◆ USING THE INFORMATION
[1] Condense the paragraph of the article on Northern Ireland's employment tribunal backlog that begins "Killymeal House, the home of" into one shorter sentence that keeps its main facts.
[2] Proceed with the article on Northern Ireland's employment tribunal backlog, picking up directly after its final sentence.

◆ SUPPLIED PASSAGE
******************************

NI: Employment tribunal backlog creating access to justice crisis

NI: Employment tribunal backlog creating access to justice crisis

Rosemary Connolly

A growing backlog in Northern Ireland’s employment tribunals is creating an access to justice crisis, lawyers have warned.

Killymeal House, the home of the Industrial Tribunals and the Fair Employment Tribunal, is currently “closed until further notice”.

Substantive and final hearings have been repeatedly postponed since the beginning of the Covid-19 pandemic last March.

Employment and equality solicitor Rosemary Connolly told Irish Legal News: “There is real and growing concern among practitioners about the delays in scheduling substantive and final hearings.

“Cases which are initiated now are not likely to be scheduled for hearing for at least a year and a half, perhaps longer.”

She added: “There is clearly a significant access to justice issue. Claimants with unfair dismissal claims who are out of work face the prospect of waiting years to have their claims determined. This is not an effective remedy.

******************************

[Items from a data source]
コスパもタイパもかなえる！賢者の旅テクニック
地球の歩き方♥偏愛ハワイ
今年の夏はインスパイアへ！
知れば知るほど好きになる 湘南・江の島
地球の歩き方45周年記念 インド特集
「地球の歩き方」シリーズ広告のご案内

******************************

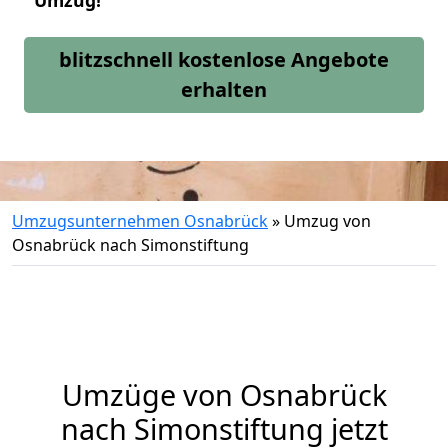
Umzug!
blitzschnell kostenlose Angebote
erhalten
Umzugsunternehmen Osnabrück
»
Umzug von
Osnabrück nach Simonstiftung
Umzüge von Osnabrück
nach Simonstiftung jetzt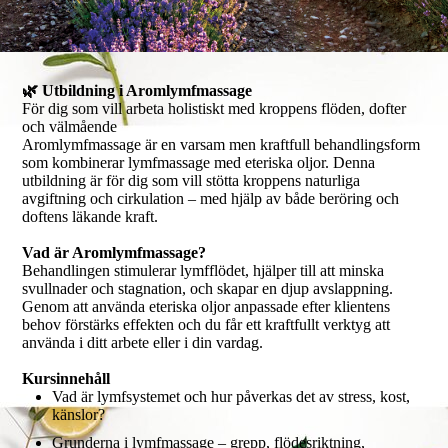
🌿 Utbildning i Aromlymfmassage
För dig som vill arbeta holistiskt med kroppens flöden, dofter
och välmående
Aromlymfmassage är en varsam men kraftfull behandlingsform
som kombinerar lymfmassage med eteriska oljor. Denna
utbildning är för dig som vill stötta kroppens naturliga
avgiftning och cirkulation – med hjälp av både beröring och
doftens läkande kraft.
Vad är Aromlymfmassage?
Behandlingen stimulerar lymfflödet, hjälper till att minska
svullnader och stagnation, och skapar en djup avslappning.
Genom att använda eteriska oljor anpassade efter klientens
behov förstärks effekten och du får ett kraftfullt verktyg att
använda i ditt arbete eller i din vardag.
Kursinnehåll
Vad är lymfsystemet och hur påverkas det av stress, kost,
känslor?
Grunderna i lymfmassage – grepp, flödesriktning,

******************************

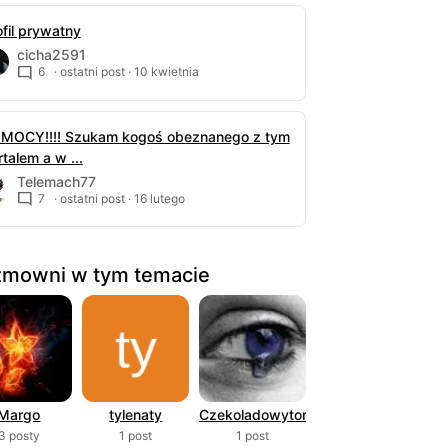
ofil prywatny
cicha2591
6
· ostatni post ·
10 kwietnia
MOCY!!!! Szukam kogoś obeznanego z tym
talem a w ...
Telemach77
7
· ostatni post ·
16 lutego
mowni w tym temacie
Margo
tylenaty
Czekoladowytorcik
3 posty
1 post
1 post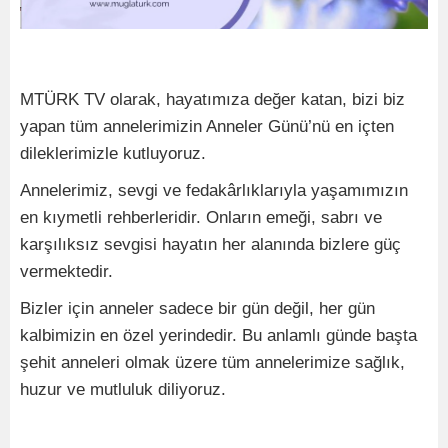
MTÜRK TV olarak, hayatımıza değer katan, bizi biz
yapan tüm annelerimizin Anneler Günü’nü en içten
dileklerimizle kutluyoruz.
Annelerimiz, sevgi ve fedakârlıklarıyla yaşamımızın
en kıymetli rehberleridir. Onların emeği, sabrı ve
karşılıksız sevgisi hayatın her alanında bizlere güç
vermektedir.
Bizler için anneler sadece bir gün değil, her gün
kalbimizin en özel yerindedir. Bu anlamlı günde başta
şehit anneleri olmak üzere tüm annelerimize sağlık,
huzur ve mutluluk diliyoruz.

******************************

◆ OUTPUTS IN ORDER
[1] Killymeal House, which houses the Industrial Tribunals and the Fair Employment Tribunal, is closed until further notice.

[2]
“Equally, employers will have claims pending for a lengthy period of time which is not acceptable either.”

Ms Connolly urged the Department of the Economy, which has responsibility for the tribunals, to develop a “realistic plan to address the situation” and engage with stakeholders.

A spokesperson for the Law Society of Northern Ireland told ILN it is “aware of the concerns arising from interruptions to the work of the Industrial Tribunals and the Fair Employment Tribunal and is raising them with the Minister for the Economy”.

The Office of the Industrial Tribunals and the Fair Employment Tribunal did not respond to a request for comment.